認出了陳敏兒後,袁大人的态度明顯轉變,口氣也緩和了下來:“堂下所立之人姓甚名誰何處任職,一一報來。”
陳敏兒嘴角勾起一抹不易察覺的冷笑,這位袁大人的記性還不錯嘛!認得她了?
“在下禦醫院尚醫局副局使陳禦醫陳敏兒。”
“在下禦醫院針灸科科正韓禦醫韓少元。”
“奴家禦醫院醫士沈如瀾。”
三人俱是不卑不亢報出了自己的姓名職務。
袁大人的心突突地跳,三個人兩位神針,都是國寶啊!這事弄得,那杜禦史怎麽搞的?好端端的找他們麻煩作甚?
“聽說你們在十裏鋪非法行醫,可有此事?”袁大人問。
陳敏兒道:“大人,所謂非法行醫,是指無行醫資格而行醫,或是借醫術行騙賣假藥大肆斂财,我等乃是禦醫院禦醫,具備行醫資格,且我等辦的是義診,不收患者一個銅子,何來非法行醫一說?還請大人明察。”
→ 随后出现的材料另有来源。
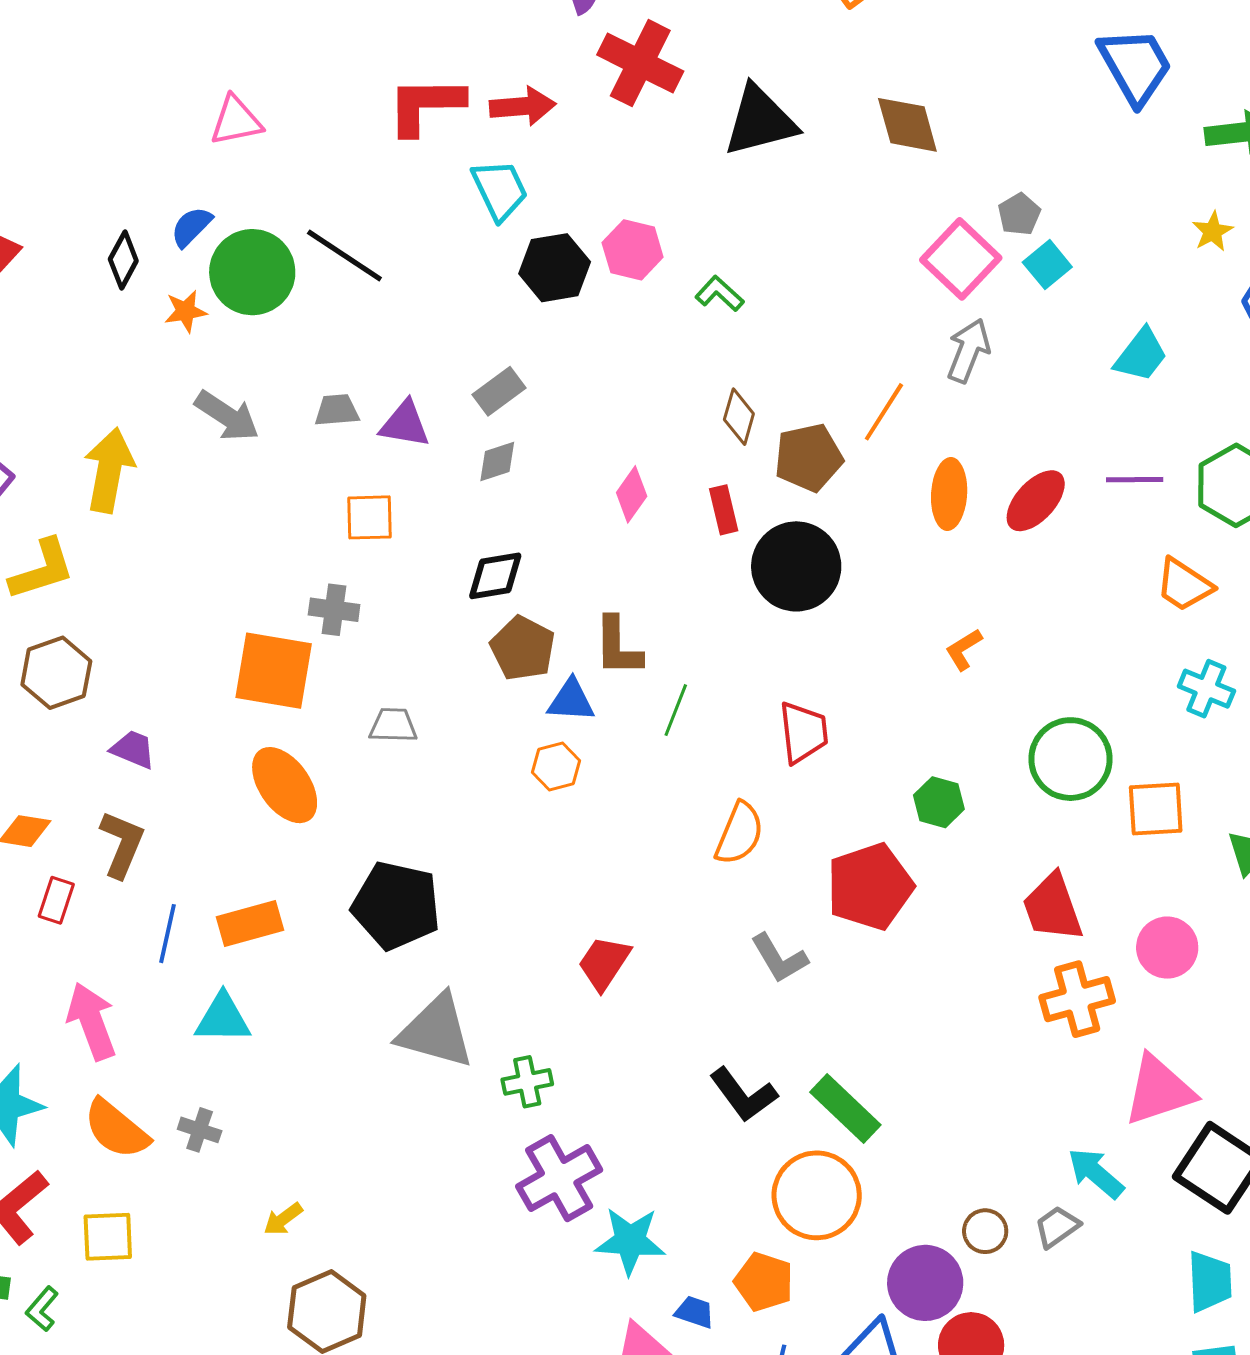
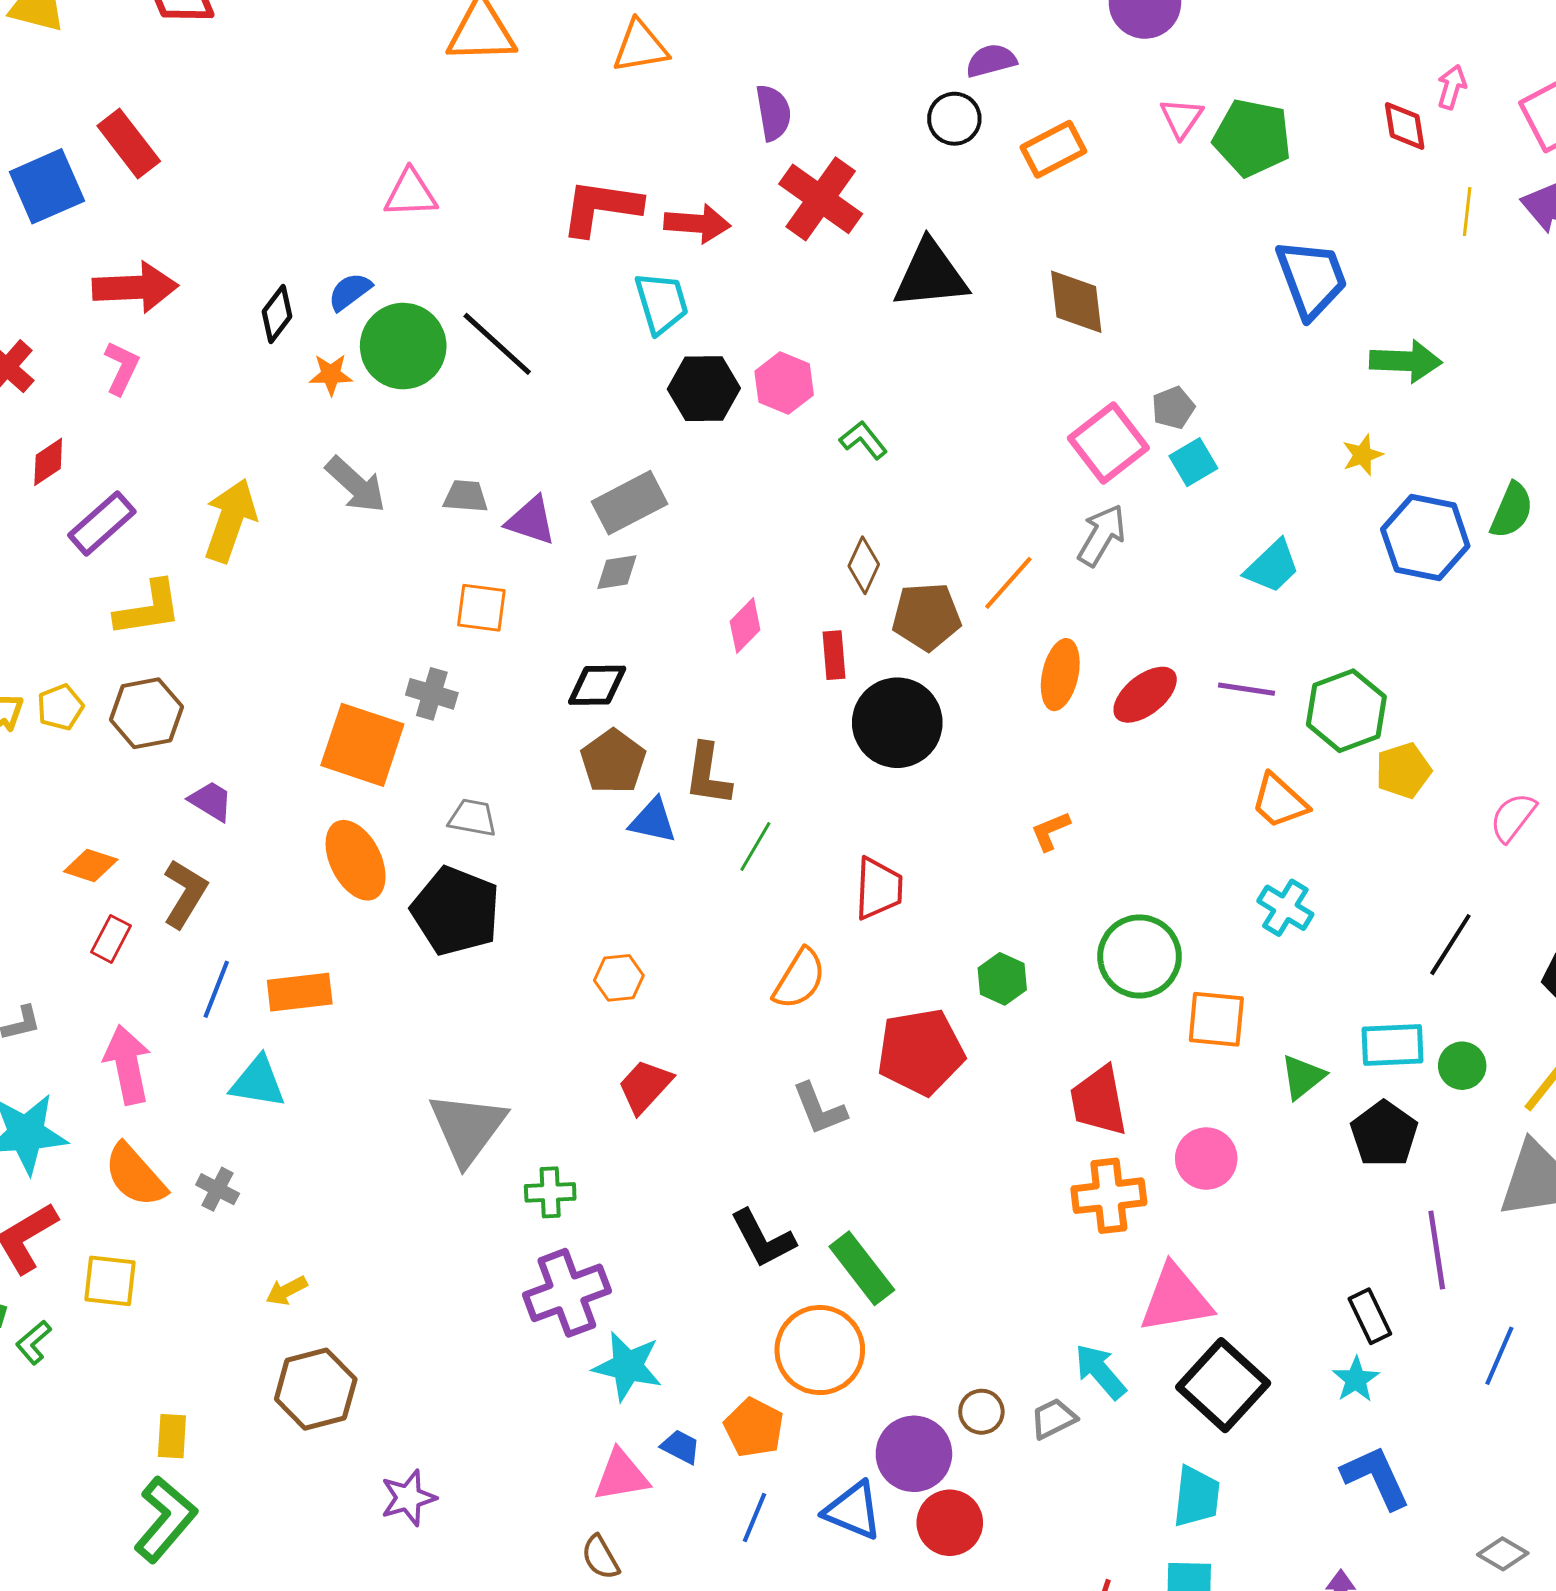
gray rectangle: (499, 391) -> (630, 503), size x1.4
orange hexagon: (556, 766) -> (619, 978), moved
black pentagon: (396, 906) -> (456, 911), moved
gray triangle: (436, 1031) -> (467, 1128), turned 42

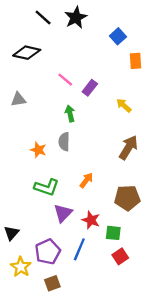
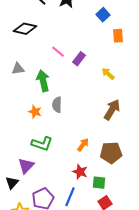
green arrow: (70, 114) -> (43, 81), moved, size x1.5
orange arrow: (86, 180) -> (83, 145), moved
purple triangle: (63, 213) -> (26, 166), moved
袁大人看着外頭擠的水洩不通的老百姓,心知陳敏兒所言不假。
“爾等既是禦醫,如何給老百姓看病?”袁大人問,按理禦醫院禦醫是不能随意給外頭的人看病的。
“大人,禦醫院是有規定不得随意出診,但那隻是指在禦醫院工作期間,爲了規範禦醫院的制度,現在是在下的休假期間,在下是十裏鋪人,爲鄉親們做點事回饋鄉裏有何不可?”陳敏兒道。
韓少元說:“誰說禦醫出了禦醫院就不得給人看病了?禦醫院史院長還每月必去華家針灸館給人針灸呢!許閱許禦醫還開了回春堂呢!楊副院使家還做藥材采辦呢!我們幾個給人看個病又算得了什麽?”
袁大人聽得頭皮陣陣發麻,好像也是,律法并沒有明确規定說禦醫就不能給老百姓治病了,一直以來都隻是大家的思維定勢,覺得禦醫就該給宮裏的主子或是王公大臣看病。
“爾等有行醫資格,又是義診,且不追究,但那幾個又是誰?”袁大人把矛頭指向了二妞等人。
陳敏兒道:“他們幾個是回春堂的學徒,也是十裏鋪人,這次我等辦義診,他們是來幫忙的,維持次序,分發号牌而已,這也有問題嗎?”
“但有人聲稱,看到他們也在行醫,回春堂的學徒應該還沒有行醫資格吧?”袁大人道。
“大人,他們有沒有行醫,大人問問鄉親便知,大人說的那個人,是禦史大夫嗎?姓甚名誰?身爲禦史是有監察百官,體察民情的職責,可他事情沒了解清楚就随意參奏,有失察失職的嫌疑,也許他根本不懂什麽叫行醫。”陳敏兒道。
外頭鄉親們聽的真切,都囔囔起來:“他們是來幫忙的,看病的是禦醫。”
鍾良道:“大人,我等都是遵紀守法的良民,爲了自己的前途也不敢做那非法行醫之事,還請大人明察。”
“我們十裏八鄉的村民都可以證明,他們沒有非法行醫。”外頭的百姓們囔囔着。
袁大人被大家的喧嚣嚷的頭疼,娘的,今天還要回家過年呢!夫人早早就吩咐過了。當即一拍驚堂木,道:“本官傳你們來問話就是查明真相,既然你們不存在非法行醫,那就都回吧!”